Having covered the problem, the next four chapters discuss the proposed solution and are similarly logically structured to make a convincing argument. Parrique opens with an interesting intellectual history of degrowth, showing its roots, the outsized role of French thinkers, and the diversity of ideas and actions that fall under its umbrella today. He then explicitly separates the journey (degrowth) from the destination (a steady-state / post-growth economy), both of which have their own aims and challenges. Degrowth aims to downscale production and consumption to address our current ecological overshoot; its challenges are to do so democratically (a planned intervention rather than a chaotic recession), equitably (in Robin Hood style taking from the rich so the poorest can meet their basic needs), and with a focus on our well-being (providing public services, infrastructure, and basic financial support so that people can live decent lives).

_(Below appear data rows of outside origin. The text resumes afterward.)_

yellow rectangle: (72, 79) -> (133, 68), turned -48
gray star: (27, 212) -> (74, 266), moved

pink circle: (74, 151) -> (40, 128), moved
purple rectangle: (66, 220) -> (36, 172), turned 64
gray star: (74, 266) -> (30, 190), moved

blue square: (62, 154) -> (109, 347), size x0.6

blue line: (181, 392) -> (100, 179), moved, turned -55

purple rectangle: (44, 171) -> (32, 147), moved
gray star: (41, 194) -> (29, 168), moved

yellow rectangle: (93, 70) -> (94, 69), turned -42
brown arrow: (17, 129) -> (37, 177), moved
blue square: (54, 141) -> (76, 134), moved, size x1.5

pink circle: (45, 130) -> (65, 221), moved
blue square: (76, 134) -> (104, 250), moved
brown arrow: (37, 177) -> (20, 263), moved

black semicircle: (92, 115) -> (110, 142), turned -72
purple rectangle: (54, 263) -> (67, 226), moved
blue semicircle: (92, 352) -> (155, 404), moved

A steady-state economy aims to maintain that quality of life without further growth; its challenges are to do so harmoniously (not extracting and polluting more than ecosystems can handle), collectively (taking democratic control of what companies should and should not produce), and equitably (sharing wealth fairly).

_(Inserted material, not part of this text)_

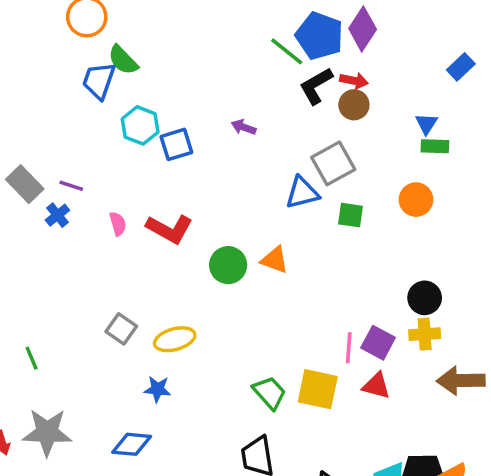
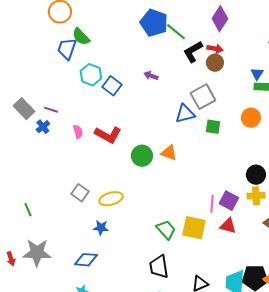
blue pentagon: (319, 36) -> (154, 23), moved
blue square: (176, 144) -> (112, 86), turned -36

In light of the opposition and misrepresentation that often befalls degrowth, Parrique cleverly concludes the book by tackling twelve common critiques. Some of these are patently absurd howlers made by those who do not understand it or seek to discredit it. Ironically, they often apply more to growth than degrowth. Others are valid points worth discussing, but are no reason to reject degrowth. Economic growth, Parrique argues with this book, is a social construct, a choice; we can choose differently. He is strident and optimistic throughout, painting a vision of a joyful world in which conviviality, fairness, and self-restraint take priority over individualism, greed, and limitless indulgence. That said, he is pragmatic about the challenges. None of this will be easy and cannot happen overnight. There are plenty of actionable ideas in this book, going well beyond the simplistic cri de coeur to "tax the rich". In a remarkable admission, he adds: "let's be honest, any answer to the "how" question will always be somewhat disappointing" (p. 240). But what of the inevitable pushback, lobbying, and gaslighting we can expect from politicians and companies unwilling to let go of their privileged positions? Western governments violently oppressing protesters and turning into police states adds another layer of complications, to put it mildly, and one that Parrique does not comment on here.
Beyond this, the other objections I have are more observations that fall in the category "concerns for later", and are no reasons not to pursue degrowth. First, I question what materials are truly sustainable. Parrique lays out the dots and then fails to connect them when, on page 172, he remarks that oil forms over hundreds of millions of years and then adds that the fundamental rule of any ecological economy is that it never outpaces the planet's regenerative capacity. Am I the only one to see a problem here? Second is that Parrique is silent on demography and human population size. Can we provide the social floor for 8–10 billion people without simultaneously breaching the ecological ceiling?
Nevertheless,
Slow Down or Die is a spirited and convincing defence of degrowth that deserves to be read by proponents and detractors alike.